Patterns that quietly erode modularity
Healthy modules degrade. The cause is small individual changes, each of them locally reasonable. Four patterns recur in every long-lived modular monolith. Catching them on a pull request is worth more than any number of architecture diagrams.
The growing shared kernel
A ‘Common’ or ‘Shared’ project is created for genuinely cross-cutting things, like a result type or a clock abstraction. Over months, modules start putting domain types into it for convenience. A shared ‘OrderStatus’ enum appears, then a shared ‘Customer’ record.
That shared project becomes a hidden trunk every module depends on. The fix is to keep the shared kernel ruthlessly thin and to push anything domain-shaped back into a module.
The cross-module SQL join
A reporting feature is needed quickly. Someone writes a query that joins two modules’ tables directly, bypassing the public contracts. The query works.
Six months later, a schema change in one module silently breaks a report owned by another team. Treat any cross-module data need as a first-class contract. Either the source module exposes a query, or the consuming module owns its own read model fed by events.
The leaking enum
A module exposes a public type that includes an enum from its internal domain. Other modules start switching on the enum. When the source module wants to add a new value, it cannot, because every consuming module has an exhaustive switch.
Keeping enums internal solves this. Expose only the values other modules genuinely need.
The chatty event chain
A publishes an event. B reacts and publishes its own event. C reacts to that and publishes a third. Business logic ends up encoded across three handlers in three modules, with no one place to read what the workflow does.

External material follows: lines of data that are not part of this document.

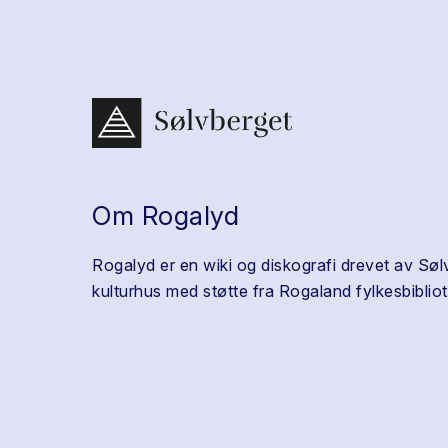
Om Rogalyd
Rogalyd er en wiki og diskografi drevet av Søl
kulturhus med støtte fra Rogaland fylkesbibliot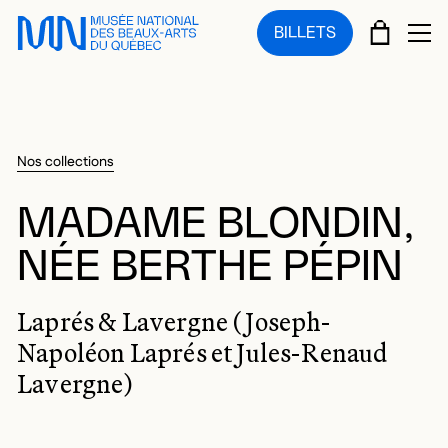
Sauter au menu principal
Sauter au contenu principal
Sauter au pied de page
PANIE
BILLETS
OU
Nos collections
MADAME BLONDIN,
NÉE BERTHE PÉPIN
Laprés & Lavergne (Joseph-
Napoléon Laprés et Jules-Renaud
Lavergne)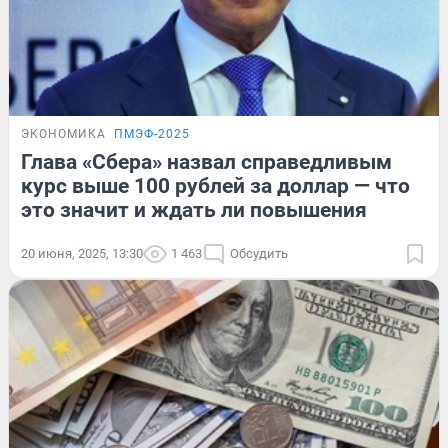
ЭКОНОМИКА
ПМЭФ-2025
Глава «Сбера» назвал справедливым
курс выше 100 рублей за доллар — что
это значит и ждать ли повышения
20 июня, 2025, 13:30
1 463
Обсудить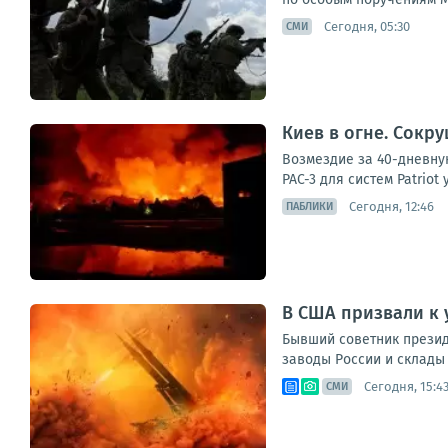
Сегодня, 05:30
СМИ
Киев в огне. Сокр
Возмездие за 40-дневную
PAC-3 для систем Patriot
Сегодня, 12:46
ПАБЛИКИ
В США призвали к 
Бывший советник прези
заводы России и склады 
Сегодня, 15:4
СМИ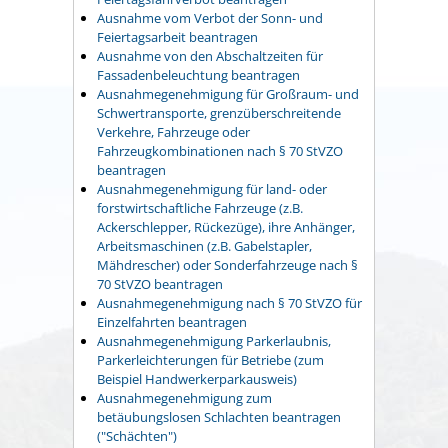
Ausnahme vom Verbot der Sonn- und
Feiertagsarbeit beantragen
Ausnahme von den Abschaltzeiten für
Fassadenbeleuchtung beantragen
Ausnahmegenehmigung für Großraum- und
Schwertransporte, grenzüberschreitende
Verkehre, Fahrzeuge oder
Fahrzeugkombinationen nach § 70 StVZO
beantragen
Ausnahmegenehmigung für land- oder
forstwirtschaftliche Fahrzeuge (z.B.
Ackerschlepper, Rückezüge), ihre Anhänger,
Arbeitsmaschinen (z.B. Gabelstapler,
Mähdrescher) oder Sonderfahrzeuge nach §
70 StVZO beantragen
Ausnahmegenehmigung nach § 70 StVZO für
Einzelfahrten beantragen
Ausnahmegenehmigung Parkerlaubnis,
Parkerleichterungen für Betriebe (zum
Beispiel Handwerkerparkausweis)
Ausnahmegenehmigung zum
betäubungslosen Schlachten beantragen
("Schächten")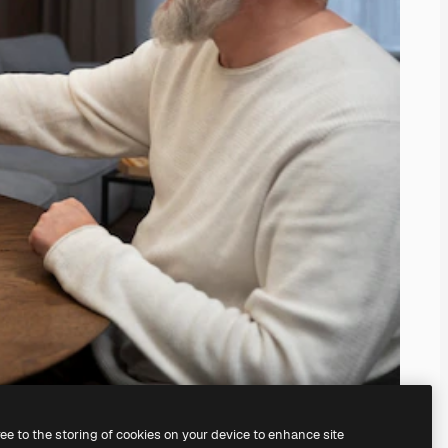
ree to the storing of cookies on your device to enhance site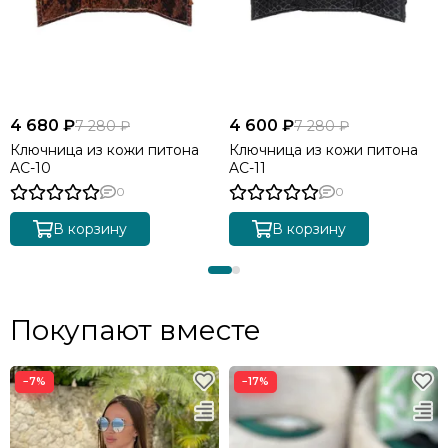
4 680 ₽
4 600 ₽
7 280 ₽
7 280 ₽
Ключница из кожи питона
Ключница из кожи питона
AC-10
AC-11
0
0
В корзину
В корзину
Покупают вместе
−7%
−17%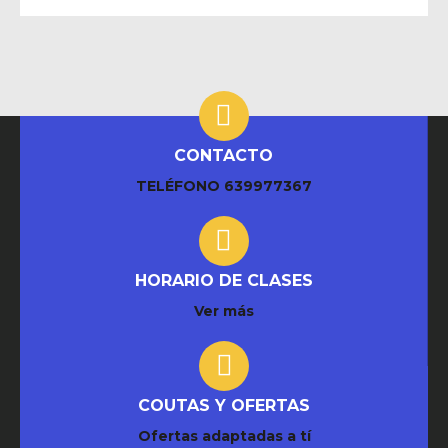
CONTACTO
TELÉFONO
639977367
HORARIO DE CLASES
Ver más
COUTAS Y OFERTAS
Ofertas adaptadas a tí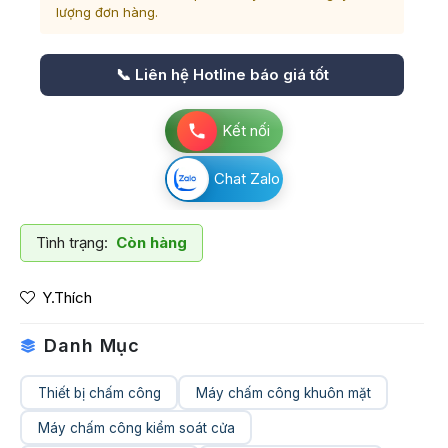
lượng đơn hàng.
📞 Liên hệ Hotline báo giá tốt
Kết nối
Chat Zalo
Tình trạng:
Còn hàng
Y.Thích
Danh Mục
Thiết bị chấm công
Máy chấm công khuôn mặt
Máy chấm công kiểm soát cửa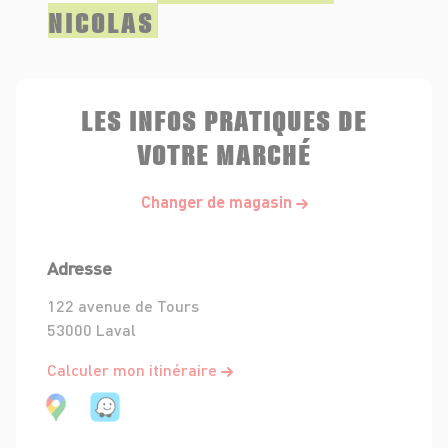
NICOLAS
LES INFOS PRATIQUES DE
VOTRE MARCHÉ
Changer de magasin
Adresse
122 avenue de Tours
53000 Laval
Calculer mon itinéraire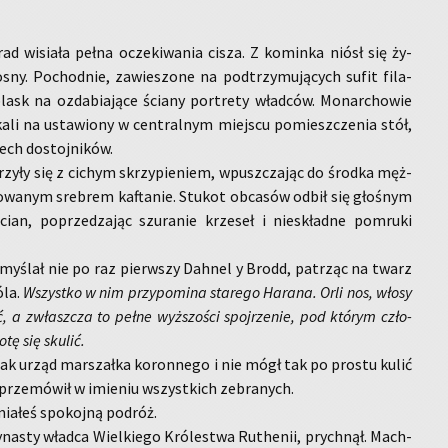
ad wi­sia­ła pełna ocze­ki­wa­nia cisza. Z ko­min­ka niósł się ży­
sny. Po­chod­nie, za­wie­szo­ne na pod­trzy­mu­ją­cych sufit fi­la­
 blask na ozda­bia­ją­ce ścia­ny por­tre­ty wład­ców. Mo­nar­cho­wie
­ka­li na usta­wio­ny w cen­tral­nym miej­scu po­miesz­cze­nia stół,
ech do­stoj­ni­ków.
rzy­ły się z ci­chym skrzy­pie­niem, wpusz­cza­jąc do środ­ka męż­
o­wa­nym sre­brem ka­fta­nie. Stu­kot ob­ca­sów odbił się gło­śnym
n, po­prze­dza­jąc szu­ra­nie krze­seł i nie­skład­ne po­mru­ki
­my­ślał nie po raz pierw­szy Dah­nel y Brodd, pa­trząc na twarz
óla.
Wszyst­ko w nim przy­po­mi­na sta­re­go Ha­ra­na. Orli nos, włosy
ć, a zwłasz­cza to pełne wyż­szo­ści spoj­rze­nie, pod któ­rym czło­
tę się sku­lić.
nak urząd mar­szał­ka ko­ron­ne­go i nie mógł tak po pro­stu kulić
 prze­mó­wił w imie­niu wszyst­kich ze­bra­nych.
a­łeś spo­koj­ną po­dróż.
zy­na­sty wład­ca Wiel­kie­go Kró­le­stwa Ru­the­nii, prych­nął. Mach­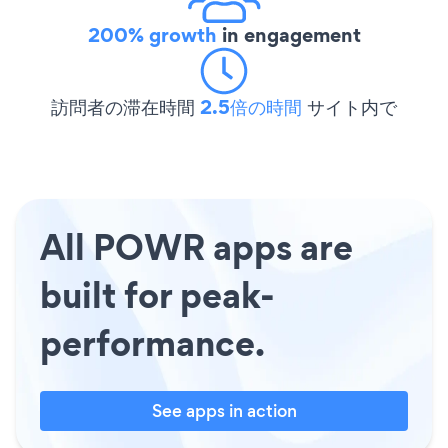
200% growth
in engagement
訪問者の滞在時間
2.5倍の時間
サイト内で
All POWR apps are
built for peak-
performance.
See apps in action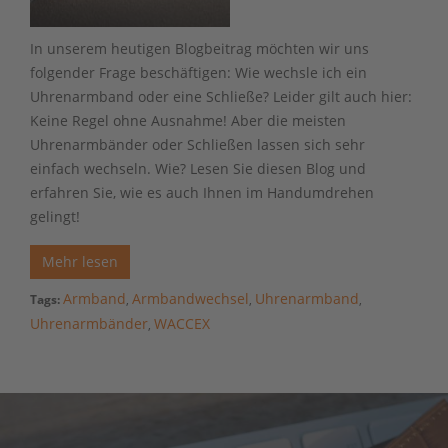
In unserem heutigen Blogbeitrag möchten wir uns
folgender Frage beschäftigen: Wie wechsle ich ein
Uhrenarmband oder eine Schließe? Leider gilt auch hier:
Keine Regel ohne Ausnahme! Aber die meisten
Uhrenarmbänder oder Schließen lassen sich sehr
einfach wechseln. Wie? Lesen Sie diesen Blog und
erfahren Sie, wie es auch Ihnen im Handumdrehen
gelingt!
Mehr lesen
Armband
Armbandwechsel
Uhrenarmband
Tags:
,
,
,
Uhrenarmbänder
WACCEX
,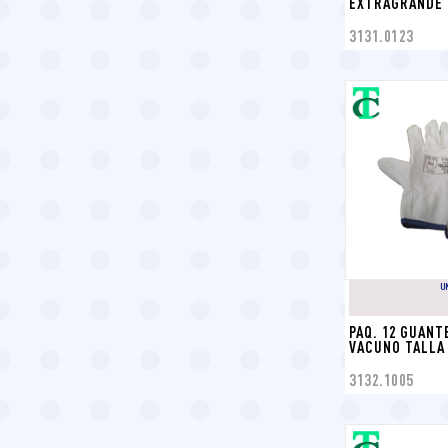
EXTRAGRANDE 
3131.0123
U
PAQ. 12 GUANTE
VACUNO TALLA 
3132.1005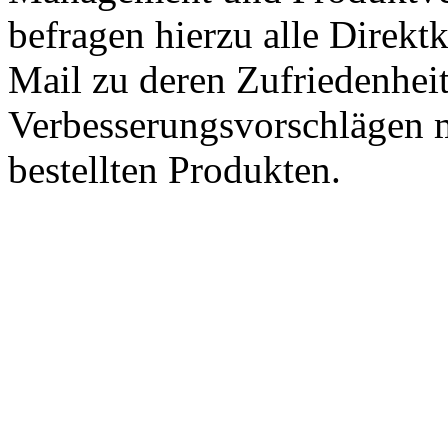
befragen hierzu alle Direk
Mail zu deren Zufriedenhei
Verbesserungsvorschlägen m
bestellten Produkten.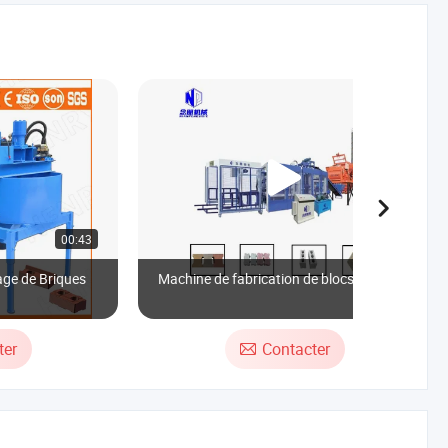
00:43
00:47
ge de Briques
Machine de fabrication de blocs en béton
ter
Contacter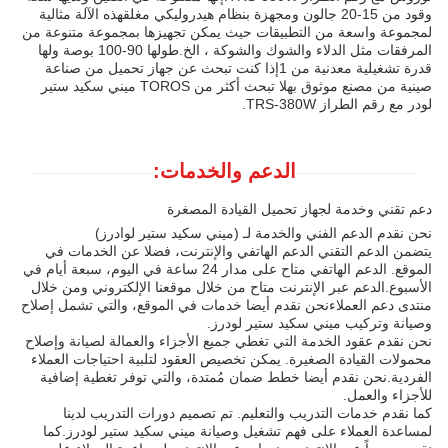
وقود من 15-20 جالون ومجهزة بنظام هيدروليكي مغلقهذه الآلة مثالية
لمجموعة واسعة من التطبيقات حيث يمكن تجهيزها بمجموعة متنوعة من
المرفقات مثل الدلاء والشوك والشوكة ، الخ.طولها 90-100 بوصة ولها
قدرة تشغيلية معدنية من 1إذا كنت تبحث عن جهاز تحميل من صناعة
صينية من مصنع موثوق بهلا تبحث أكثر من TOROS ميني سكيد ستير
لودر مع رقم الطراز TRS-380W.
الدعم والخدمات:
دعم تقني وخدمة لجهاز تحميل القيادة المصغرة
نحن نقدم الدعم الفني والخدمة لـ (ميني سكيد ستير لوادرز)
يتضمن الدعم التقني الدعم الهاتفي والإنترنت، فضلا عن الخدمات في
الموقع. الدعم الهاتفي متاح على مدار 24 ساعة في اليوم، سبعة أيام في
الأسبوع.الدعم عبر الإنترنت متاح من خلال موقعنا الإلكتروني ومن خلال
منتدى دعم العملاءنحن نقدم أيضا خدمات في الموقع، والتي تشمل إصلاح
وصيانة وتركيب ميني سكيد ستير لودرز.
نحن نقدم عقود الخدمة التي تغطي جميع الأجزاء والعمالة لصيانة وإصلاح
محمولات القيادة الصغيرة. يمكن تخصيص العقود لتلبية احتياجات العملاء
الفردية.نحن نقدم أيضا خطط ضمان مُمتدة، والتي توفر تغطية إضافية
للأجزاء والعمل.
كما نقدم خدمات التدريب والتعليم. تم تصميم دورات التدريب لدينا
لمساعدة العملاء على فهم تشغيل وصيانة ميني سكيد ستير لودرز.كما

Put orchestration in a named place. A small workflow inside the module that owns the outcome reads better than a chain of cascading reactions.
When a modular monolith is the wrong choice
The pattern has limits. A module that needs very different scaling from the rest of the system is a candidate for a separate process. Sub-millisecond pricing engines do not belong in the same process as a daily settlement job.
Strict rules on data separation are another reason to extract a service from a modular monolith. Some workloads have to leave the building because their data has to be kept apart.
Independent release cadences are a weaker reason than they look. The desire to deploy one module without the others is usually a workflow problem, not an architecture problem. A well-tested modular monolith deploys safely many times a day.
A modular monolith also makes a later service split much cheaper. The contract surface and the data ownership are already separated. Shopify’s experience report on its modular monolith documents this on one of the largest production codebases in the industry.
What to do with a growing C# codebase this quarter
If a single .NET solution has crossed the point where teams routinely conflict, a modular monolith is the most likely next step. The cheapest opening move is the four lenses.
Apply the lenses to the existing code on a Friday afternoon. Pick three candidate boundaries. Walk them through modularity, coupling, cohesion and composition. The boundary that survives all four is the one to invest in first.
Pair the lenses with one of the discovery techniques. Half a day of Event Storming with the people who run the domain, or a capability map of the business, is enough to test whether the boundary you chose matches what the work actually looks like outside the codebase.
The next step is not a new repo or a new platform. It is a Contracts project for the chosen module. Everything else inside the module is marked internal. A single in-process event bus carries the first cross-module fact. From there, the modular monolith grows one module at a time, each one earning its place.
The four erosion patterns are the discipline once the second module joins. They surface in pull requests rather than in design reviews. Catching them there is what keeps the architecture from drifting back to the tangled monolith it replaced.